Should I Incorporate My Business?

March 17, 2015

incorporateThe primary advantages of operating as a corporation are liability protection and potential tax savings. Like any important decision, choosing whether to incorporate involves weighing the pros and cons of the various business structures and should only be done after careful research.

Once incorporated, the business becomes a separate legal entity, and assets of the corporation are separated from the owner’s personal finances. As a result, the owner’s personal assets generally can be shielded from creditors of the business.

To maintain this legal separation and avoid “piercing the corporate veil,” the corporation must observe certain formalities, including:

  • Keeping corporate assets and personal assets separate (no commingling of funds)
  • Holding shareholder and director meetings at least annually
  • Maintaining a corporate record book including bylaws, minutes of shareholder and director meetings, and shareholder records
  • Filing annual information statements with the Secretary of State
  • Filing a separate tax return for the corporation

Many business owners are concerned about “double taxation” of income that affects certain types of corporations known as “C-Corporations”.   Double taxation results when the C-corporation has profit at the end of the year that is distributed to the shareholders. That profit is taxed to the corporation, at the corporate tax rate, and then the dividends are taxable income to the shareholders on their personal tax returns. However, the corporate tax and dividend rates can be lower than the individual tax rate that a sole-proprietor would pay on a 1040 Schedule C, and a knowledgeable accountant or tax attorney may be able to advise on how to minimize the burden of double-taxation and indeed pay an effective tax rate which is lower than what a sole proprietor would pay.

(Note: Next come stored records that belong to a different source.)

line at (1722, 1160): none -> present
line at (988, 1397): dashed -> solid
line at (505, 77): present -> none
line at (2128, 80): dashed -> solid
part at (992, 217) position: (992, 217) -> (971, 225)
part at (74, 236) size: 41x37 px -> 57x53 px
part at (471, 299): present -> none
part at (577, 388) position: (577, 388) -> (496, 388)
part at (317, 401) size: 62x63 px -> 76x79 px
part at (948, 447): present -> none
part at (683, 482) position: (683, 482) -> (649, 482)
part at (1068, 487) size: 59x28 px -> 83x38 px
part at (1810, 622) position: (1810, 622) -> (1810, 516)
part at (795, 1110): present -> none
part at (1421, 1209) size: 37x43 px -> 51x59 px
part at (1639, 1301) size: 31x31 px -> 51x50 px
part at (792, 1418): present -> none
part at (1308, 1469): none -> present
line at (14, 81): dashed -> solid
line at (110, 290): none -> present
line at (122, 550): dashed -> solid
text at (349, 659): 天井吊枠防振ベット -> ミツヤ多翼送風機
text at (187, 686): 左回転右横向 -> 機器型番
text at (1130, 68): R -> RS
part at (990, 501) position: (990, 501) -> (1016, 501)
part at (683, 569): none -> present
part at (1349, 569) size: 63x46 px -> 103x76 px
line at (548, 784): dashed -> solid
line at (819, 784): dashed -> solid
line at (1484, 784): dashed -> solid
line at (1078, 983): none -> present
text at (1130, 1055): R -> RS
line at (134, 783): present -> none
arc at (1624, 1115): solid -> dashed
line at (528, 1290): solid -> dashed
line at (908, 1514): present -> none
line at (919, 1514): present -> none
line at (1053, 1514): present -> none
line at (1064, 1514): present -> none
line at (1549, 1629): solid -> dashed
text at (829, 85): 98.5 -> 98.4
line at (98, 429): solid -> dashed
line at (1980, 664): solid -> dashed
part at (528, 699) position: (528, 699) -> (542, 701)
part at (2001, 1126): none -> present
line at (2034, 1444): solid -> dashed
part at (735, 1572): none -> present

For example, a small C-Corporation will likely have a shareholder who is also an employee. Paychecks to the shareholder/employee are, of course, tax deductible to the business. To the shareholder/employee, they are taxable income (as would be the case with a paycheck from any employer). A bonus could be paid to the shareholder/employee in order to lower the corporation’s taxable profit, eliminating the double-taxation. These calculations should be performed by a tax advisor, but shifting income from the corporation to the shareholder/employee (or not, depending on which has the lower tax rate) can be an effective way to lower your overall tax liability. In addition, there are certain advantages that are only available with a C-Corporation, such as full tax-deductibility of medical benefits for a shareholder/employee.

The S-Corporation avoids the double-taxation by offering a tax structure similar to the Limited Liability Company. A corporation with 100 or fewer shareholders can elect to be treated as an S-Corporation. If the corporation is profitable, the shareholder/employee must draw a reasonable salary (and pay employment tax on it), but then all remaining corporate profits flow through to the shareholder’s personal tax return (thereby avoiding the FICA tax on the portion of profits that is taken as a dividend).

An experienced attorney can help you decide which form of ownership is best for your business, help you establish the entity, and ensure the required formalities are observed.